In all, 64 applicants were granted such interviews; 51 were accepted and 21, students who likely would have been rejected on the basis of their test scores, eventually enrolled. According to Besterfield-Sacre, the pilot is continuing this year. “We’ll do it again and figure out what it will take to really scale it up. We might have found a better way to find the right student.”
As a high school student, Anaya B. Joynes was leaning toward engineering when a Widener University conference on women in engineering exposed possibilities she’d never considered. “They talked about things like the water management profession,” the Philadelphia native recalls. “I hadn’t heard of that before. I learned how broad and vast engineering is.”
But it was a Pitt program that pointed her to Swanson. Called EXCEL, the initiative offers tools to ease the transition to college, including tutoring, peer mentoring and a two-week STEM summer bridge institute. As an African American woman, Joynes is a member of two minorities traditionally under-represented in engineering; she acknowledges the stress that can create. “There’s extra pressure to make sure I’m representing my race and my gender well,” said the senior who is president of Pitt’s chapter of the National Society of Black Engineers. “But I already knew I would have to do that in the real world, so this is kind of like practice.”
Having women exceed the national average in Swanson’s faculty helps, according to civil engineering professor Melissa Bilec. “It shows what diverse leadership could look like — that’s important.”
While working with the Urban Redevelopment Authority of Pittsburgh, Bilec worked on transforming Pittsburgh’s Hot Metal Bridge to a pedestrian/vehicular thoroughfare. The experience helped her define her specialty and goals.
“That spurred my thinking in repurposing infrastructure,” she says. “I always tell my students that one of the biggest contributors to climate change is the built environment — buildings, roads, bridges — and the materials used to build them as well as the production of those materials. The good news is that we can be a big part of solutions in the future.”

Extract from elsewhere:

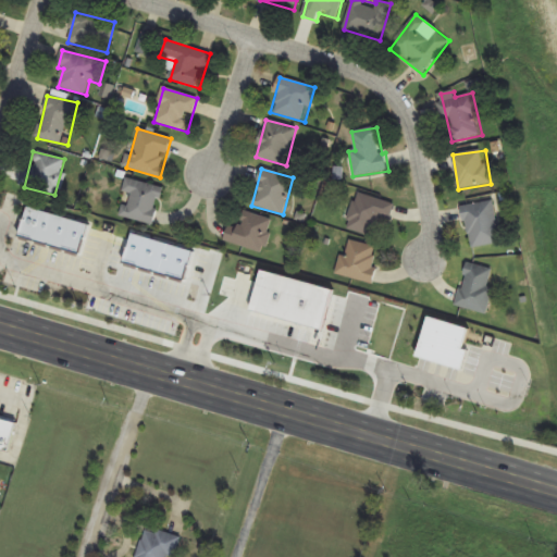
[(163,187),(127,178),(119,217),(155,225),(163,187)]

To that end, Bilec and colleague Anne Robertson developed a course exploring how the study of Renaissance architecture and construction may help us modify our own approach to the built environment, a course they’ll teach in Florence through the auspices of CAPA: The Global Education Network. Swanson has championed her outside-the-classroom ambitions, including her position as co-director of Pitt’s Mascaro Center for Sustainable Innovation.

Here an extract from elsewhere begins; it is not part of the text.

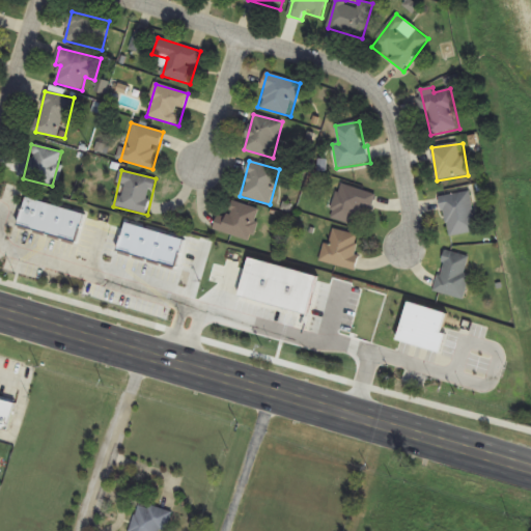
[(356,225),(361,205),(372,208),(376,195),(340,185),(331,218),(356,225)]
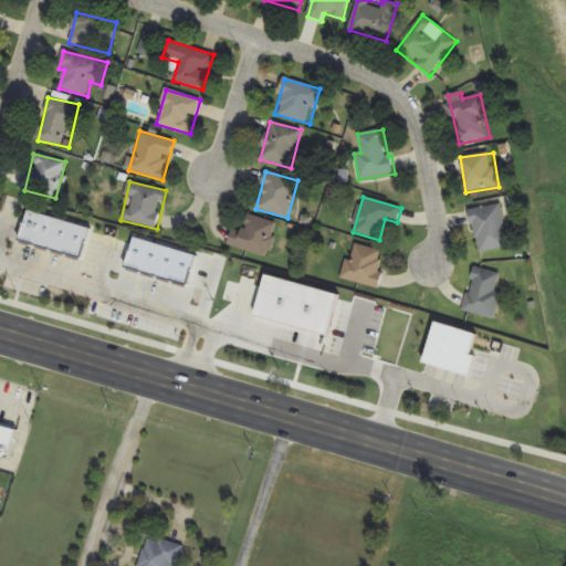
[(479,253),(511,247),(502,203),(470,209),(479,253)]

“If I have a good idea or something I passionately I want to pursue, I’ve always been supported here,” Bilec says. “I can’t say that about other places.”
For her part, Joynes says that the vision from Swanson’s female faculty has encouraged her to develop her own. “It helps me see that if she made it through, I can do the same,” she says. “It also helps bring diversity of experience, which is very important because everything we do as engineers affects society. I don’t want to be just ‘book smart.’ I want to be the best holistic engineer.”